Today, as promised I am posting the second piece of information on landscaping in Japanese gardens.
The second kind of landscaped Japanese garden is Karensansui or in English a dry Japanese garden. these more often than not are associated with people who practice Zen Buddhism- vegatation is kept to a minimum if not completely omitted. the principle elements are rocks and sand, the rocks used to symbolise Japanese islands.
The sand is usually raked in circular motions to replicate the sea. These gardens are to be viewed from one fixed area to appreciate their calmness and simple beauty.
The third and final example of Japanese garden landscaping is the Chaniwa. These date back to the 1300’s and it’s principle feature will be a pathway of ‘stepping stones’ leading to a Tea house. Chaniwa means Tea room, hence the name of the garden.

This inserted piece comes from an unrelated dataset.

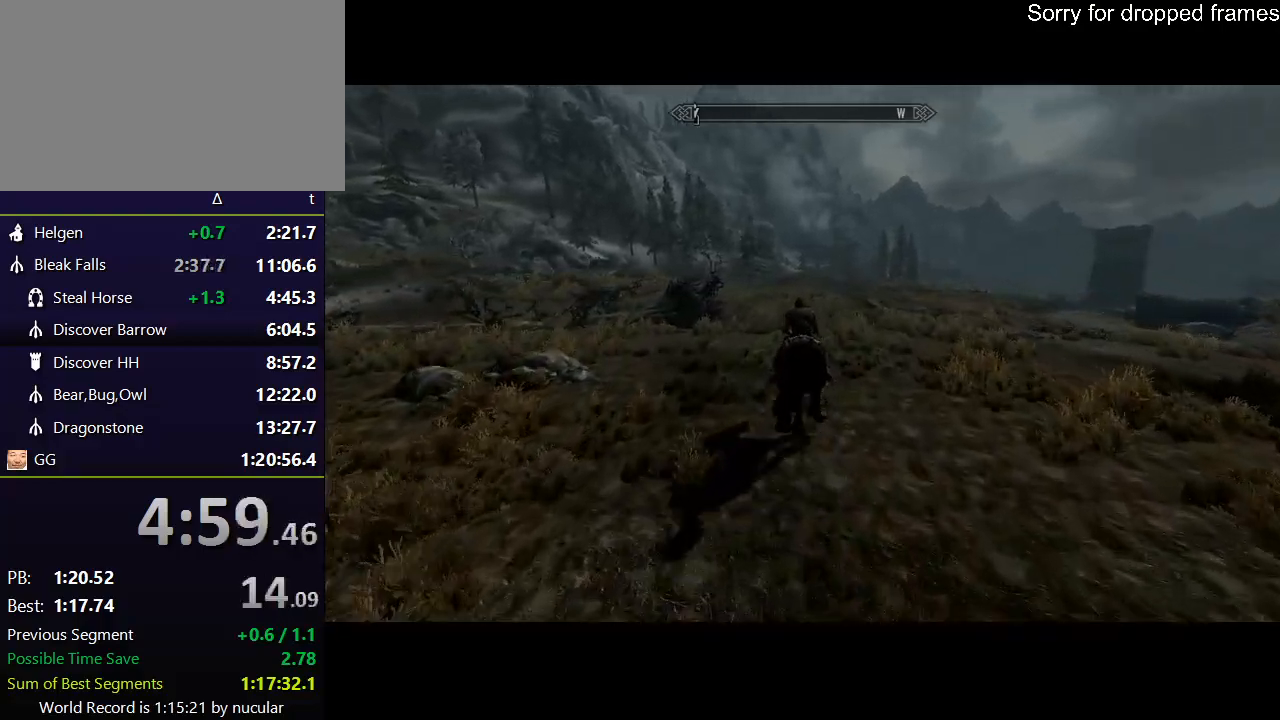
{"keys": ["shift", "w"], "mouse": [], "events": []}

Chaniwa gardens are supposed to make visitors experience peace and solitude and often have stone water basins for guests to bathe their hands before and after taking Tea. They are often private gardens and not open to the public as they are places for meditation. They are unique to Japanese culture.
To discover more about Japanese gardens and in jargon free simple to understand English try my manual at:
Have a great day!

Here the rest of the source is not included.